Excerpt provided below:

Observation data (J2000 epoch)
- Constellation: Virgo
- Right ascension: 11h 42m 11.1s
- Declination: +10° 16′ 41″
- Redshift: 0.020904
- Heliocentric radial velocity: 6,270 km/s
- Distance: 288 million light-years (88.3 Mpc)
- Apparent magnitude (V): 13.1
- Surface brightness: 13.1 mag/arcmin²

Characteristics
- Type: S0 (lenticular)
- Apparent size (V): 1.4′ × 0.8′
- Notable features: Member of Hickson Compact Group 58

Other designations
- PGC 36319, UGC 6661, MCG +2-30-15, IRAS 11395+1033, HCG 58A

= NGC 3848 =

Lenticular galaxy in Virgo

NGC 3848 is a faint lenticular galaxy located in the constellation Virgo, notable for its small size and distant position in the sky. First observed by William Herschel in 1785, this galaxy has an apparent magnitude of approximately 13.1, making it challenging to observe without advanced telescopic equipment. It has angular dimensions of roughly 1.4 by 0.8 arcminutes and is situated about 288 million light-years (88.3 Mpc) from Earth.

NGC 3848 is part of the Hickson Compact Group 58 (HCG 58), a small cluster of galaxies that appear to interact gravitationally, causing certain irregularities and star formation within the group. In catalogs, NGC 3848 is sometimes referenced by additional identifiers, such as PGC 36319 and UGC 6661, among others, and is studied in the context of galactic structure and dynamics in compact groups.

End of Excerpt provided.

Recast the paragraph of the NGC 3848 text that begins "NGC 3848 is part of" as a short bulleted list that keeps its main facts.

Records below:

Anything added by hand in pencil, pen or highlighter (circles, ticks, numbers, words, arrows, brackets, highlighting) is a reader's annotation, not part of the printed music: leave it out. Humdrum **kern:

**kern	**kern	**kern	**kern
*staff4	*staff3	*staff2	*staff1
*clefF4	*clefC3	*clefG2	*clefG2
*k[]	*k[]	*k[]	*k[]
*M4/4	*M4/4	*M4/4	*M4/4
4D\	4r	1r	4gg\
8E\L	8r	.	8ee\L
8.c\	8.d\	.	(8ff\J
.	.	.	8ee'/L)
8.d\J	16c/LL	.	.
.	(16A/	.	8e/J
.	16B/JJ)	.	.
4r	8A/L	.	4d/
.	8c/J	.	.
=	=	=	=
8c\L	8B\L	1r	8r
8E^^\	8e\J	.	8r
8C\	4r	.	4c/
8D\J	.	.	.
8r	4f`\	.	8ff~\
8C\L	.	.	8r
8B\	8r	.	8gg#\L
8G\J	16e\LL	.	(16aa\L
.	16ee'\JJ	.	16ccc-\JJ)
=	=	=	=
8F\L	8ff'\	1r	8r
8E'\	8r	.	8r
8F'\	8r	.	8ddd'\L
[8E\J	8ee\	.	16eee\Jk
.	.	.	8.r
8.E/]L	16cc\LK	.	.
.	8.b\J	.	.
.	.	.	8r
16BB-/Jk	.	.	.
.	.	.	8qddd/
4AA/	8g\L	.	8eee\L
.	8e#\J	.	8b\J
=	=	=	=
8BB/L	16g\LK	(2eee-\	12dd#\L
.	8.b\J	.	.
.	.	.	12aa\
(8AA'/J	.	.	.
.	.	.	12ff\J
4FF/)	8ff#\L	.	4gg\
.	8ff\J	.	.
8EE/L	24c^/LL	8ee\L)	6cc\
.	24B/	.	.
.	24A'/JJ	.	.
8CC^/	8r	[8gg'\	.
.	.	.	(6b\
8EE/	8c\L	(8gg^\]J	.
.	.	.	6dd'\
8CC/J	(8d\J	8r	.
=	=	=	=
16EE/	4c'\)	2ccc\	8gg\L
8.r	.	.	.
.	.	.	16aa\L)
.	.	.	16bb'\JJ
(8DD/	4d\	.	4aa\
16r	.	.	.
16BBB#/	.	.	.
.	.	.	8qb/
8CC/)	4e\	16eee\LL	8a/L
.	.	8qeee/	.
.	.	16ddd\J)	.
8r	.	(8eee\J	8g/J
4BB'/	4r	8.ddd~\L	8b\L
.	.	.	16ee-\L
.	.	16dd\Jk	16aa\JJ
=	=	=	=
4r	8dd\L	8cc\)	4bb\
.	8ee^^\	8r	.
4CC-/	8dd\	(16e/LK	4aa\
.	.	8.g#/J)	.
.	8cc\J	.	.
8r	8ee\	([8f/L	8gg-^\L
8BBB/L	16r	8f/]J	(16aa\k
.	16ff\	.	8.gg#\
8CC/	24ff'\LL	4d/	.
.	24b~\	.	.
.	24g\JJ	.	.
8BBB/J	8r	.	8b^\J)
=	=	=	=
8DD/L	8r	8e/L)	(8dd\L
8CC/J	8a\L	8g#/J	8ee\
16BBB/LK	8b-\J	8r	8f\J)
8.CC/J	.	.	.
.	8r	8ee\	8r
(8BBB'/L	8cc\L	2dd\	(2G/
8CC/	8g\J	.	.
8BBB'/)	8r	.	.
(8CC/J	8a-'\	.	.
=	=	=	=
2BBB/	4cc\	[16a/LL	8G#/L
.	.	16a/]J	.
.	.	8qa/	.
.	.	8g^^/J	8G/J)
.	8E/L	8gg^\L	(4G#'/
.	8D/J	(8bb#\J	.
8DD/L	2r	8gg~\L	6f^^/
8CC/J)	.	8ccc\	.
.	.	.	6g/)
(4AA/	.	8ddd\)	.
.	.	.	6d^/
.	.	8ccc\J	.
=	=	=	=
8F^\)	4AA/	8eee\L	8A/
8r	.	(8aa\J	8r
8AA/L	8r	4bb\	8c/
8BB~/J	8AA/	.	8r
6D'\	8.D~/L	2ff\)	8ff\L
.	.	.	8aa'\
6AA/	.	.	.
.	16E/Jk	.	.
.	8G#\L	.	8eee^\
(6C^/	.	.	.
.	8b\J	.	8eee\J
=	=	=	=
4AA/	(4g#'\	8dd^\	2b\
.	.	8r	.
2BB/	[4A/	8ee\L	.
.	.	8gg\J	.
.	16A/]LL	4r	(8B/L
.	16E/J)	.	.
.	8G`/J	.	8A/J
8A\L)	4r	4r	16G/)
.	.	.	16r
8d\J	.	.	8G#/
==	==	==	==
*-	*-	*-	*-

End of Records.

### Your solution
- NGC 3848 belongs to Hickson Compact Group 58 (HCG 58), a small cluster of galaxies that appear to interact gravitationally.
- This interaction causes certain irregularities and star formation within the group.
- Catalogs sometimes list it under other identifiers, such as PGC 36319 and UGC 6661.
- It is studied for what it shows about galactic structure and dynamics in compact groups.